Eine unmittelbare Beteiligung liegt allerdings auch dann vor, wenn in die Beteiligungskette eine Personengesellschaft (steuerliche Mitunternehmerschaft) eingesetzt wird, also z.B. eine Holding-GmbH zu 20 % an einer Kommanditgesellschaft beteiligt ist, die wiederum 10 % an einer Tochter-GmbH hält. Hier würde die Holding-GmbH, die selbst 8 % unmittelbar an der Tochter hält, im Ergebnis 10 % „unmittelbar“ i S d § 8 Abs. 4 KStG halten, und folglich von der Steuerfreiheit etwaiger Bezüge profitieren können.
Maßgeblicher Zeitpunkt für die Bemessung der Höhe der Beteiligung ist der Beginn des Kalenderjahres.
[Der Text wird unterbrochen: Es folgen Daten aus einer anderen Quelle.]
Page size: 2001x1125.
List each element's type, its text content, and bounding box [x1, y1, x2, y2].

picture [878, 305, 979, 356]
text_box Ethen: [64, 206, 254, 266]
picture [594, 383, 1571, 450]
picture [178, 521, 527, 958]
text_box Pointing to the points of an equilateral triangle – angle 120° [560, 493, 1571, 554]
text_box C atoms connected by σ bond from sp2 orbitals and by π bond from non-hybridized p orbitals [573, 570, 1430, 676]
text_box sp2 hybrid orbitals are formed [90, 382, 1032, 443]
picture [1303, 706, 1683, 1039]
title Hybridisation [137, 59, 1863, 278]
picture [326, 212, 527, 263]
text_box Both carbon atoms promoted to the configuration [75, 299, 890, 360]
Allerdings gilt bei dem Erwerb einer Beteiligung von mindestens 10 % im Laufe des Jahres diese Grenze als zu Beginn des Kalenderjahres erreicht.
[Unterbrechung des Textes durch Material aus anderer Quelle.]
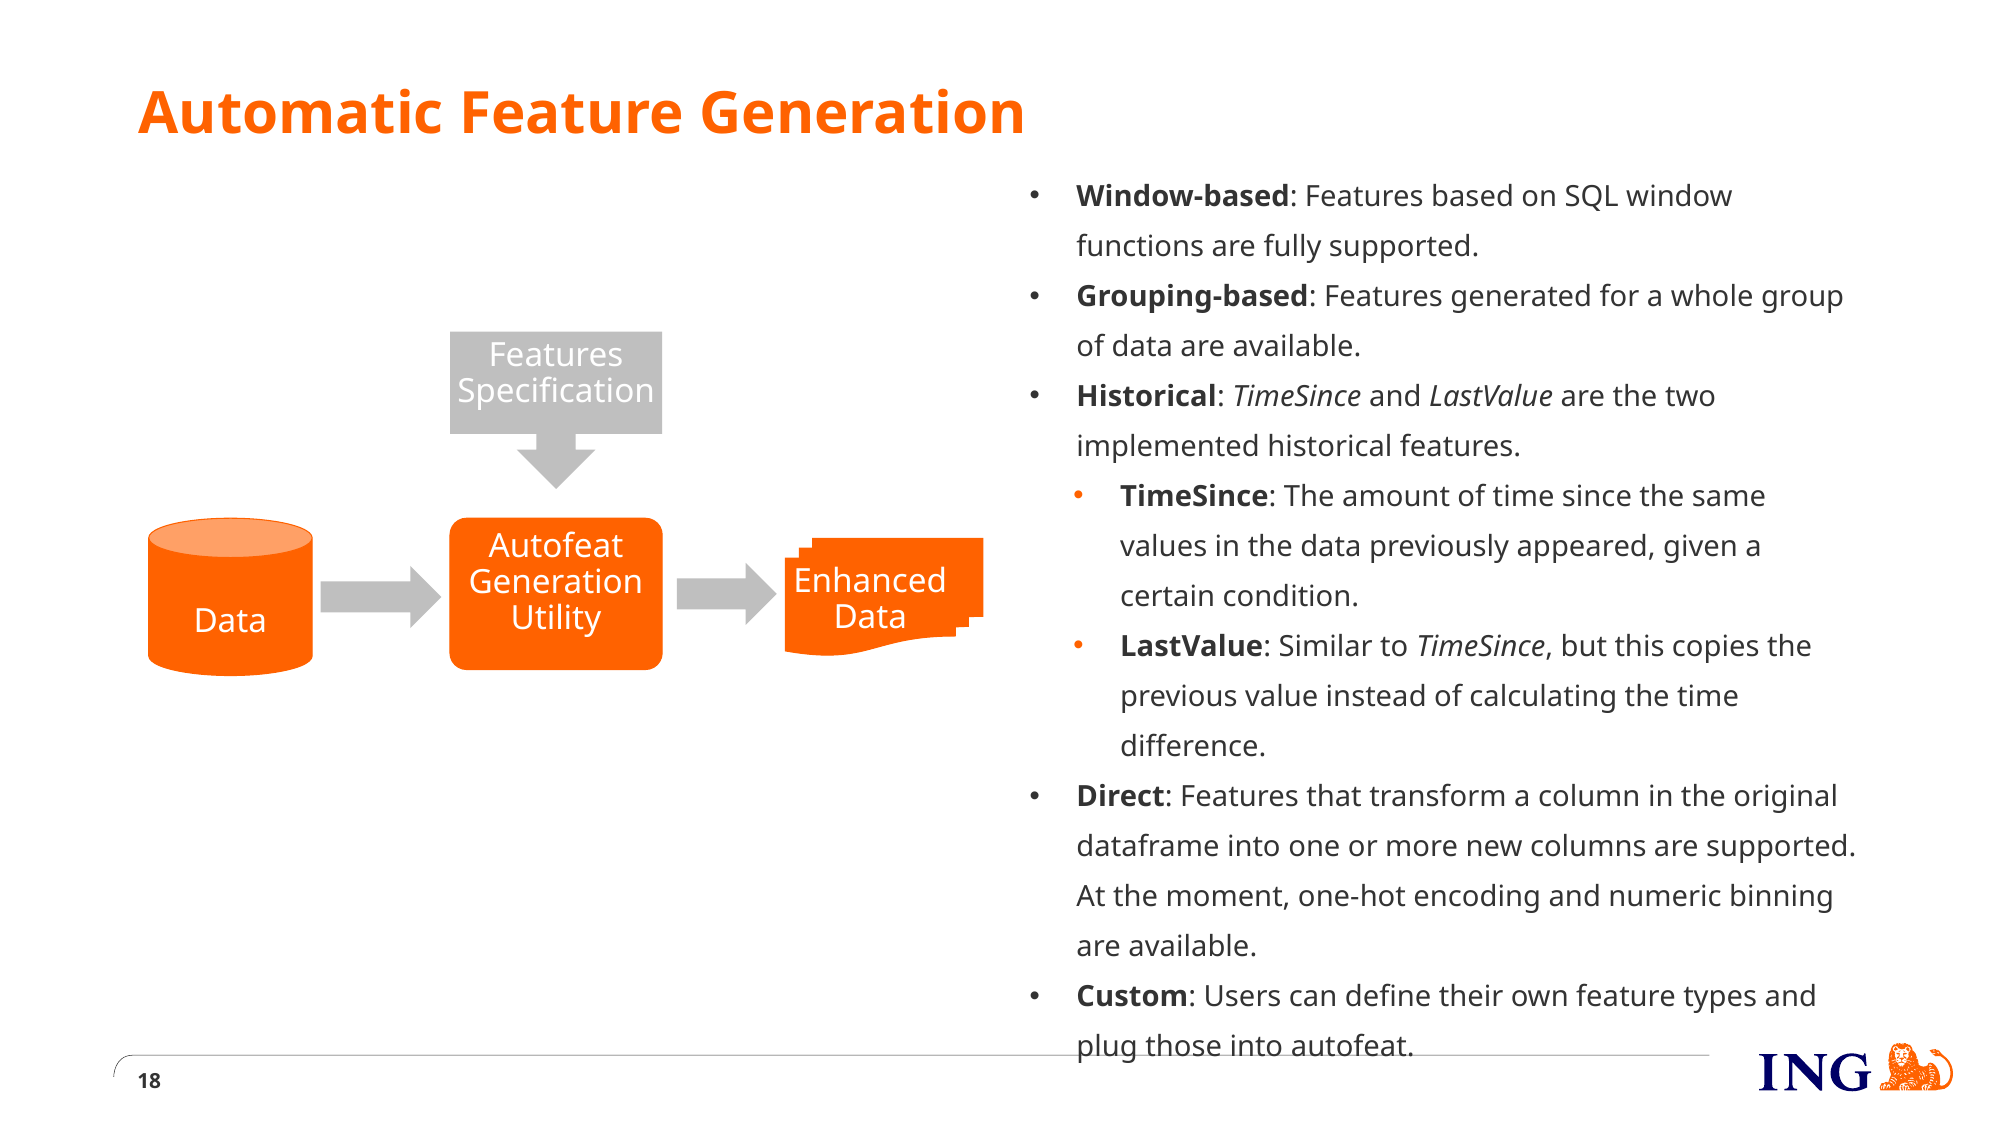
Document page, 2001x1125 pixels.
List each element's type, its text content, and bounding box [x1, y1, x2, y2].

text_box Autofeat Generation Utility [448, 517, 664, 671]
text_box [319, 563, 443, 631]
list Window-based: Features based on SQL window functions are fully supported. Grouping-based: Features generated for a whole group of data are available. Historical: TimeSince and LastValue are the two implemented historical features. TimeSince: The amount of time since the same values in the data previously appeared, given a certain condition. LastValue: Similar to TimeSince, but this copies the previous value instead of calculating the time difference. Direct: Features that transform a column in the original dataframe into one or more new columns are supported. At the moment, one-hot encoding and numeric binning are available. Custom: Users can define their own feature types and plug those into autofeat. [1029, 187, 1860, 970]
text_box Enhanced Data [784, 537, 984, 657]
slide_number 18 [137, 1066, 219, 1097]
title Automatic Feature Generation [138, 46, 1860, 187]
text_box [675, 560, 779, 628]
text_box Features Specification [448, 330, 664, 491]
text_box Data [147, 517, 314, 677]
Die neue Gesetzeslage gilt gem. § 34 Abs. 7 a KStG für Bezüge, die nach dem 28.02.2013 zufließen.
Damit müssen sich Unternehmer nunmehr in ihrer Steuerplanung mit dem ungünstigen Gesetz auseinandersetzen und ihre Beteiligungsstrukturen überprüfen. Während bislang häufig zur Kapitalbildung die GmbH-Struktur auch bei Minderheitsbeteiligungen zum Zwecke der unversteuerten Thesaurierung etwaiger Ausschüttungen/Veräußerungsgewinne empfohlen werden konnte, muss dies unter dem neuen Gesetz überprüft werden. Durch Gestaltung sollte dafür gesorgt werden, die Mindestbeteiligungsgröße zu erreichen.
Mit dem Gesetz reagiert der Gesetzgeber auf eine Rechtsprechung des EuGH, der ausländische Gesellschaften, die nicht dieses Privileg der steuerfreien Thesaurierung in Kapitalgesellschaftsstrukturen erreichen konnten, im rechtswidrigen Nachteil sah. Wie so oft reagierte der Gesetzgeber aber nicht mit einer Ausweitung dieser für den Steuerpflichtigen günstigen, und systemimmanent eine Doppelbelastung auf Gesellschafts- und Gesellschafterebene vermeidende Regel, sondern mit einer Gleichstellung auf „Niveau des schwächsten Gliedes“, also hier durch eine Anpassung auf die ungünstige Konstellation für ausländische Kapitalgesellschaften. Dies erklärt zumindest, warum das Gesetz in einen kryptischen Namen eingekleidet ist und nicht zu erkennen gibt, warum es eigentlich geht und wie viel Gestaltungsspielraum der Gesetzgeber tatsächlich hatte.